======== Given information ========
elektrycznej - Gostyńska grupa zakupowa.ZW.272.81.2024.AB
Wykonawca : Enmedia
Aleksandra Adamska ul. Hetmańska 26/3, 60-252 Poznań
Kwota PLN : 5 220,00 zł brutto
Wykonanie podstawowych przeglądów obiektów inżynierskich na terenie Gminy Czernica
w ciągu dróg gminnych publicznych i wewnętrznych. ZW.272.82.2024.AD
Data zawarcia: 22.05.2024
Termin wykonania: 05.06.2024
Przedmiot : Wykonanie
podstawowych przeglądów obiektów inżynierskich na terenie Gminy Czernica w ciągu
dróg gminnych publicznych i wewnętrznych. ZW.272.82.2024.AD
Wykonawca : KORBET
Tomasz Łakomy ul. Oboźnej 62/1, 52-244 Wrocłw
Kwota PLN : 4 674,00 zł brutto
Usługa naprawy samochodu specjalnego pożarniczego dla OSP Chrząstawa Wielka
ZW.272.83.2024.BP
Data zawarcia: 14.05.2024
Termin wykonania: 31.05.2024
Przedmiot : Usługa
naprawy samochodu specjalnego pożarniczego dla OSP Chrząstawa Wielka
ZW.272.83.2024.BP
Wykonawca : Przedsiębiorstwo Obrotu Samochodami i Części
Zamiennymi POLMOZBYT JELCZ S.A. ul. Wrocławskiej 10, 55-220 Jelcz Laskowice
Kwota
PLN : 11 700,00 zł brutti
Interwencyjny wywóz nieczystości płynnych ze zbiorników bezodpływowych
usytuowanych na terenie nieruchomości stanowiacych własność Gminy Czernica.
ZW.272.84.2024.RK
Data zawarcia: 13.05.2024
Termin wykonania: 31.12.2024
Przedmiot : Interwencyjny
========
Assignment:
Copy out the line holding "Tomasz Łakomy ul. Oboźnej 62/1, 52-244 Wrocłw". Then copy every later line of the data, unchanged, through the last one.

Output of the exercise:
Tomasz Łakomy ul. Oboźnej 62/1, 52-244 Wrocłw
Kwota PLN : 4 674,00 zł brutto
Usługa naprawy samochodu specjalnego pożarniczego dla OSP Chrząstawa Wielka
ZW.272.83.2024.BP
Data zawarcia: 14.05.2024
Termin wykonania: 31.05.2024
Przedmiot : Usługa
naprawy samochodu specjalnego pożarniczego dla OSP Chrząstawa Wielka
ZW.272.83.2024.BP
Wykonawca : Przedsiębiorstwo Obrotu Samochodami i Części
Zamiennymi POLMOZBYT JELCZ S.A. ul. Wrocławskiej 10, 55-220 Jelcz Laskowice
Kwota
PLN : 11 700,00 zł brutti
Interwencyjny wywóz nieczystości płynnych ze zbiorników bezodpływowych
usytuowanych na terenie nieruchomości stanowiacych własność Gminy Czernica.
ZW.272.84.2024.RK
Data zawarcia: 13.05.2024
Termin wykonania: 31.12.2024
Przedmiot : Interwencyjny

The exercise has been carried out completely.